» About this exercise
Your reply should hold every record exactly as given, with no pictures in it.

Start of Data for this exercise

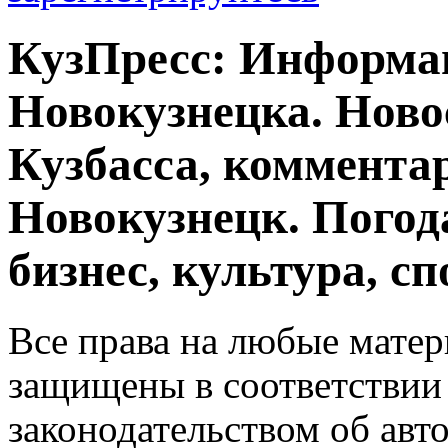
КузПресс: Информа
Новокузнецка. Ново
Кузбасса, комментар
Новокузнецк. Погод
бизнес, культура, сп
Все права на любые матер
защищены в соответствии
законодательством об авт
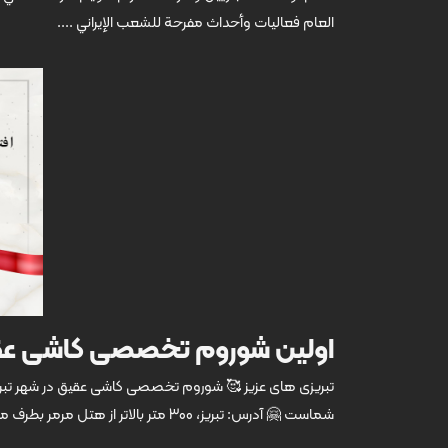
العام فعاليات وأحداث مفرحة للشعب الإيراني ....
اولین شوروم تخصصی کاشی عقیق
شماست 🤗 آدرس: تبریز، 300 متر بالاتر از هتل مرمر بطرف میدان بسیج، مجتمع تجاری ونیز، شوروم کاشی عقیق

End of Data for this exercise

» Response box
КузПресс: Информа
Новокузнецка. Ново
Кузбасса, комментар
Новокузнецк. Погод
бизнес, культура, сп
Все права на любые матер
защищены в соответствии
законодательством об авт
العام فعاليات وأحداث مفرحة للشعب الإيراني ....
اولین شوروم تخصصی کاشی عقیق
شماست 🤗 آدرس: تبریز، 300 متر بالاتر از هتل مرمر بطرف میدان بسیج، مجتمع تجاری ونیز، شوروم کاشی عقیق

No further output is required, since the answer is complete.